Extract the text lines from every record below and repeat them word for word. Leave the pictures out of your answer.

(Dataset items)
***

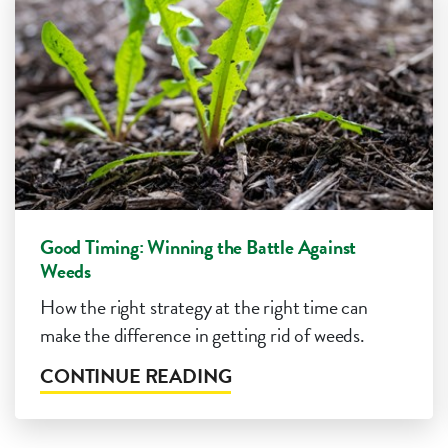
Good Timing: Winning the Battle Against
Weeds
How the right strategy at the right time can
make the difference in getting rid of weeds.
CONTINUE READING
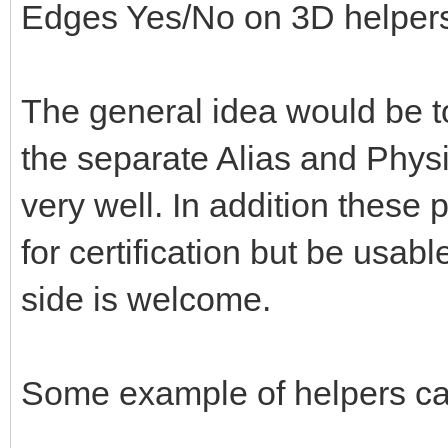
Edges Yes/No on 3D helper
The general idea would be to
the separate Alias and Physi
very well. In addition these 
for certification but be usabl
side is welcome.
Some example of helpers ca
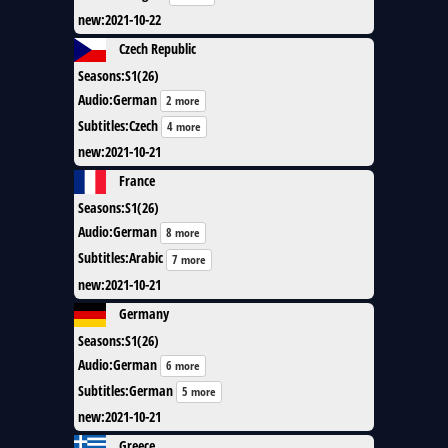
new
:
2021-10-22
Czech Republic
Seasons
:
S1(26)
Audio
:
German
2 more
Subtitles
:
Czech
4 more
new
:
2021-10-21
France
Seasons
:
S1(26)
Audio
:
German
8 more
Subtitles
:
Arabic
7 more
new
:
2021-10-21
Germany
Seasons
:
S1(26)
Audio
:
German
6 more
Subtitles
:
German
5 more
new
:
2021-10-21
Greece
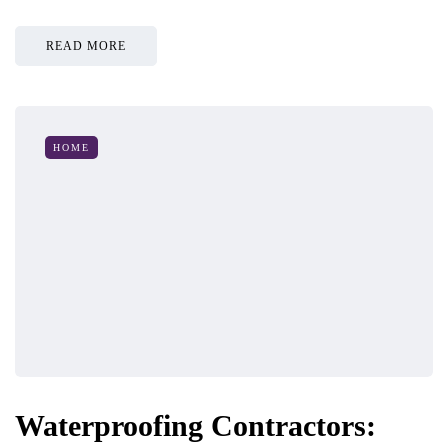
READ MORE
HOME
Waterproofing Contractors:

***

Output for this exercise:
Good Timing: Winning the Battle Against
Weeds
How the right strategy at the right time can
make the difference in getting rid of weeds.
CONTINUE READING
Edges Yes/No on 3D helper
The general idea would be to
the separate Alias and Physi
very well. In addition these 
for certification but be usabl
side is welcome.
Some example of helpers ca
new
:
2021-10-22
Czech Republic
Seasons
:
S1(26)
Audio
:
German
2 more
Subtitles
:
Czech
4 more
new
:
2021-10-21
France
Seasons
:
S1(26)
Audio
:
German
8 more
Subtitles
:
Arabic
7 more
new
:
2021-10-21
Germany
Seasons
:
S1(26)
Audio
:
German
6 more
Subtitles
:
German
5 more
new
:
2021-10-21
Greece
READ MORE
HOME
Waterproofing Contractors:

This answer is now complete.